Bukan hanya itu, pihaknya juga menjelaskan tentang dampak-dampak negati jika terjadinya perkawinan anak. Diantaranya adalah dampak sosial pendidikan kesehatan dan ekonomi.
Diketahui, perkawinan anak menurut Undang-undang No 16 Tahun 2019 tentang Perubahan atas Undang-undang Nomor 1 Tahun 1974 tentang Perkawinan, disebutkan bahwa perkawinan boleh dilakukan apabila pria dan wanita sudah mencapai umur 19 tahun, sehingga jika terjadi dibawah umur 19 disebut perkawinan anak.
Terpisah, pengasuh Pondok Pesantren Al-Urwatul Wutsqo, Ust Agung Mardianto, M.Ag menyampaikan, penting kiranya lembaga pendidikan memperhatikan masalah perkawinan anak tersebut.

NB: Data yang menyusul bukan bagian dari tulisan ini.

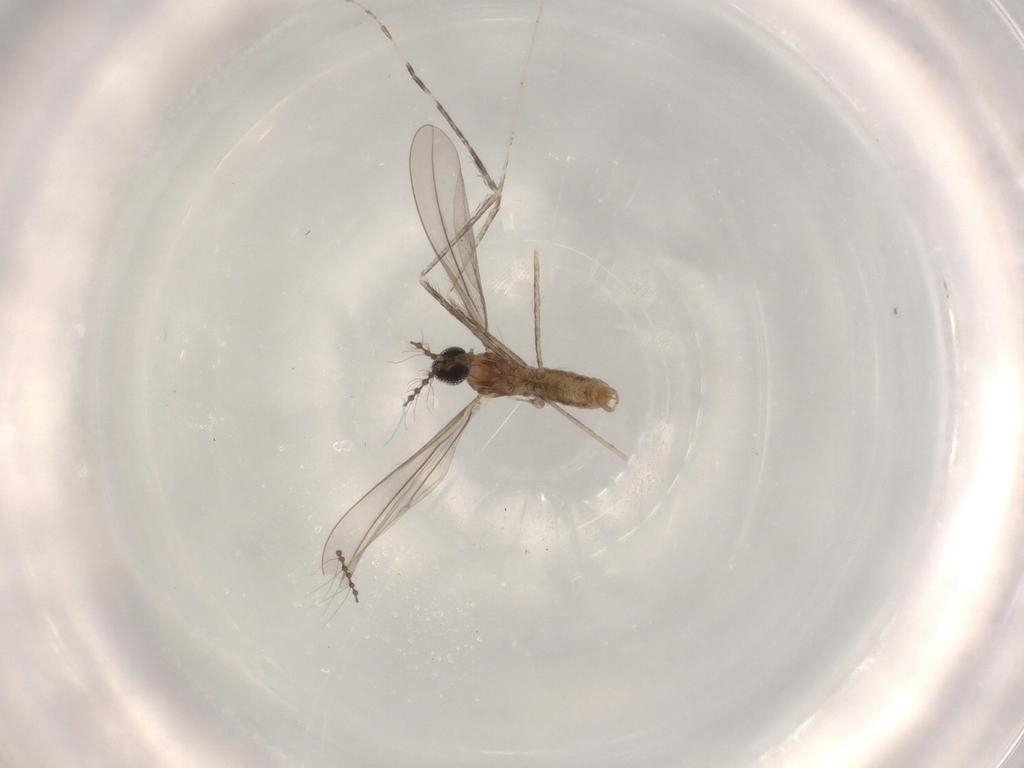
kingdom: Animalia
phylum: Arthropoda
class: Insecta
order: Diptera
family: Cecidomyiidae
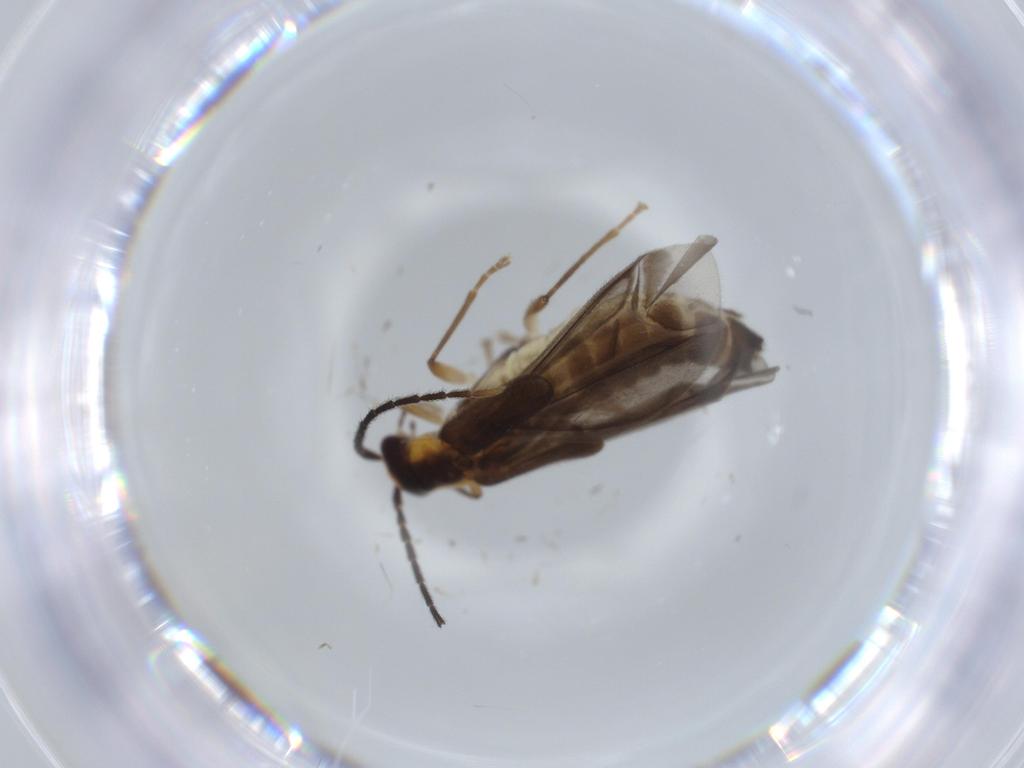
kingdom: Animalia
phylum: Arthropoda
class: Insecta
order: Coleoptera
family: Cantharidae
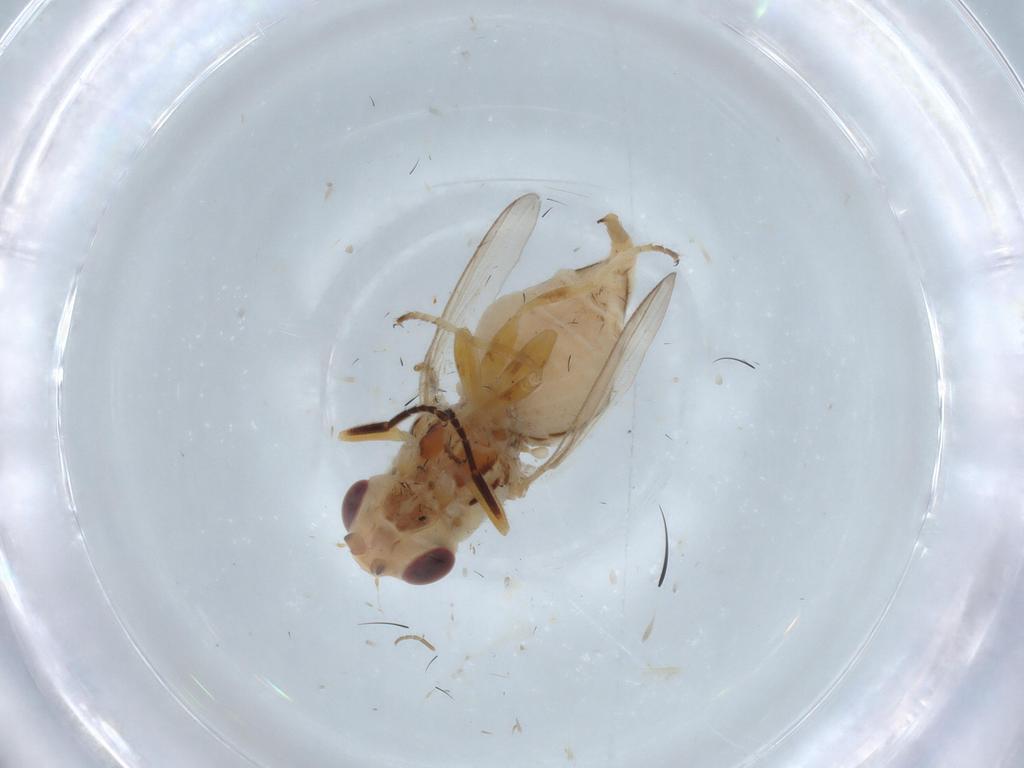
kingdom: Animalia
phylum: Arthropoda
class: Insecta
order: Diptera
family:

"Meski dalam ajaran Islam itu boleh menikah setelah baligh, namun secara UU dan kajian-kajian lain dapat menimbulkan madhorot lebih banyak, maka sangat penting perkawinan anak ini dihindari," tutur Ust Agung
Sedangkan, Kepala Sekolah Menengah Kejuruan Islam Terpadu (SMK IT) Hidayatul Mujahidin, Yurisul Fadli menambahkan, perkawinan anak sering terjadi, bahkan terhadap anak didiknya, sehingga pihaknya sangat antusias untuk siap berperan aktif dalam upaya mencegah terjadinya perkawinan anak.
Pasalnya, lanjutnya, usia yang sangat rawan terjadinya perkawinan anak adalah ketika saat di bangku sekolah, khususnya mulai kelas 9 SLTP hingga jenjang SLTA.
"Usia rawan terjadinya perkwainan anak adalah saat datang puber pertama, yakni sekitar baru lulus SLTP hingga di SLTA," jelas Fadli.
"Jadi yang terpenting, kejar ijazah dulu baru ijab sah kemudian," pungkas Fadli.